▶ _TASK INSTRUCTIONS_
Take the material and output all of it exactly.

* begin *

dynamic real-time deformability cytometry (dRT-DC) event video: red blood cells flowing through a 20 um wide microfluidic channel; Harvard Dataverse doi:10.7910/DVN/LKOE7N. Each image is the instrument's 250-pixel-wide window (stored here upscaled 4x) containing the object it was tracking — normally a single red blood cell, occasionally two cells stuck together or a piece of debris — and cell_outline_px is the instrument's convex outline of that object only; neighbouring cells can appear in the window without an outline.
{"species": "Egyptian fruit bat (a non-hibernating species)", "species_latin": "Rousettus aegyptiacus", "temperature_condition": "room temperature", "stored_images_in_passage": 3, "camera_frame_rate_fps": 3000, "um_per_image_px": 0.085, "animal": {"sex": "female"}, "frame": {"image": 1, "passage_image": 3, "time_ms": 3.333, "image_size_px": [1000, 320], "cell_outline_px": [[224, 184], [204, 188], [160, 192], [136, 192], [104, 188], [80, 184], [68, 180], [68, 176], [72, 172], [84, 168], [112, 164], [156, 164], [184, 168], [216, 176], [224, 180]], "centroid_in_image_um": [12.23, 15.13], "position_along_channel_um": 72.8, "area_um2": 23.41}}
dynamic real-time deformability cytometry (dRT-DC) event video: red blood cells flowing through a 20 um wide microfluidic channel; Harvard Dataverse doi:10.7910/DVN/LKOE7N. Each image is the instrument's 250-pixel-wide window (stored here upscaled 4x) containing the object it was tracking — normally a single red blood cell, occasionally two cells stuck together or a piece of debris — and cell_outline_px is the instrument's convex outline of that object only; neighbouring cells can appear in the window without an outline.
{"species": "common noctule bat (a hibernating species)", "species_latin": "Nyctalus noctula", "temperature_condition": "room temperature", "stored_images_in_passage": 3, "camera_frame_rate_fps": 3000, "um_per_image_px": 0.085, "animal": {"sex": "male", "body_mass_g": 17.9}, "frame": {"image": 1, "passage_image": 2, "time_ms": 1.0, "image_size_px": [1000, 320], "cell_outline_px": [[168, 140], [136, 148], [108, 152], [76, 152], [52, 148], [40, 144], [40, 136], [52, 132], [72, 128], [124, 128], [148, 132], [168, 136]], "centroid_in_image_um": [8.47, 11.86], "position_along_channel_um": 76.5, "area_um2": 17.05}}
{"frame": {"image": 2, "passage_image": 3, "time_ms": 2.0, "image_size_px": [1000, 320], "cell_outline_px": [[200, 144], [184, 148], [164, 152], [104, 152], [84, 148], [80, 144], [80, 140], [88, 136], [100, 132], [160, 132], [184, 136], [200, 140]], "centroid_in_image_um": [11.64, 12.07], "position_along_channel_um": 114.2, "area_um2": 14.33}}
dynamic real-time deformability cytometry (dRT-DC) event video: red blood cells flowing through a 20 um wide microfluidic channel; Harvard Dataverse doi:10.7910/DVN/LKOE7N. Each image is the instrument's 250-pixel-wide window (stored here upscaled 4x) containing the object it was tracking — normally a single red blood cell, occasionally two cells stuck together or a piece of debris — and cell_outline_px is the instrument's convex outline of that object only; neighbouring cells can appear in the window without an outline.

* end *

▶ _CORRECT OUTPUT_
dynamic real-time deformability cytometry (dRT-DC) event video: red blood cells flowing through a 20 um wide microfluidic channel; Harvard Dataverse doi:10.7910/DVN/LKOE7N. Each image is the instrument's 250-pixel-wide window (stored here upscaled 4x) containing the object it was tracking — normally a single red blood cell, occasionally two cells stuck together or a piece of debris — and cell_outline_px is the instrument's convex outline of that object only; neighbouring cells can appear in the window without an outline.
{"species": "Egyptian fruit bat (a non-hibernating species)", "species_latin": "Rousettus aegyptiacus", "temperature_condition": "room temperature", "stored_images_in_passage": 3, "camera_frame_rate_fps": 3000, "um_per_image_px": 0.085, "animal": {"sex": "female"}, "frame": {"image": 1, "passage_image": 3, "time_ms": 3.333, "image_size_px": [1000, 320], "cell_outline_px": [[224, 184], [204, 188], [160, 192], [136, 192], [104, 188], [80, 184], [68, 180], [68, 176], [72, 172], [84, 168], [112, 164], [156, 164], [184, 168], [216, 176], [224, 180]], "centroid_in_image_um": [12.23, 15.13], "position_along_channel_um": 72.8, "area_um2": 23.41}}
dynamic real-time deformability cytometry (dRT-DC) event video: red blood cells flowing through a 20 um wide microfluidic channel; Harvard Dataverse doi:10.7910/DVN/LKOE7N. Each image is the instrument's 250-pixel-wide window (stored here upscaled 4x) containing the object it was tracking — normally a single red blood cell, occasionally two cells stuck together or a piece of debris — and cell_outline_px is the instrument's convex outline of that object only; neighbouring cells can appear in the window without an outline.
{"species": "common noctule bat (a hibernating species)", "species_latin": "Nyctalus noctula", "temperature_condition": "room temperature", "stored_images_in_passage": 3, "camera_frame_rate_fps": 3000, "um_per_image_px": 0.085, "animal": {"sex": "male", "body_mass_g": 17.9}, "frame": {"image": 1, "passage_image": 2, "time_ms": 1.0, "image_size_px": [1000, 320], "cell_outline_px": [[168, 140], [136, 148], [108, 152], [76, 152], [52, 148], [40, 144], [40, 136], [52, 132], [72, 128], [124, 128], [148, 132], [168, 136]], "centroid_in_image_um": [8.47, 11.86], "position_along_channel_um": 76.5, "area_um2": 17.05}}
{"frame": {"image": 2, "passage_image": 3, "time_ms": 2.0, "image_size_px": [1000, 320], "cell_outline_px": [[200, 144], [184, 148], [164, 152], [104, 152], [84, 148], [80, 144], [80, 140], [88, 136], [100, 132], [160, 132], [184, 136], [200, 140]], "centroid_in_image_um": [11.64, 12.07], "position_along_channel_um": 114.2, "area_um2": 14.33}}
dynamic real-time deformability cytometry (dRT-DC) event video: red blood cells flowing through a 20 um wide microfluidic channel; Harvard Dataverse doi:10.7910/DVN/LKOE7N. Each image is the instrument's 250-pixel-wide window (stored here upscaled 4x) containing the object it was tracking — normally a single red blood cell, occasionally two cells stuck together or a piece of debris — and cell_outline_px is the instrument's convex outline of that object only; neighbouring cells can appear in the window without an outline.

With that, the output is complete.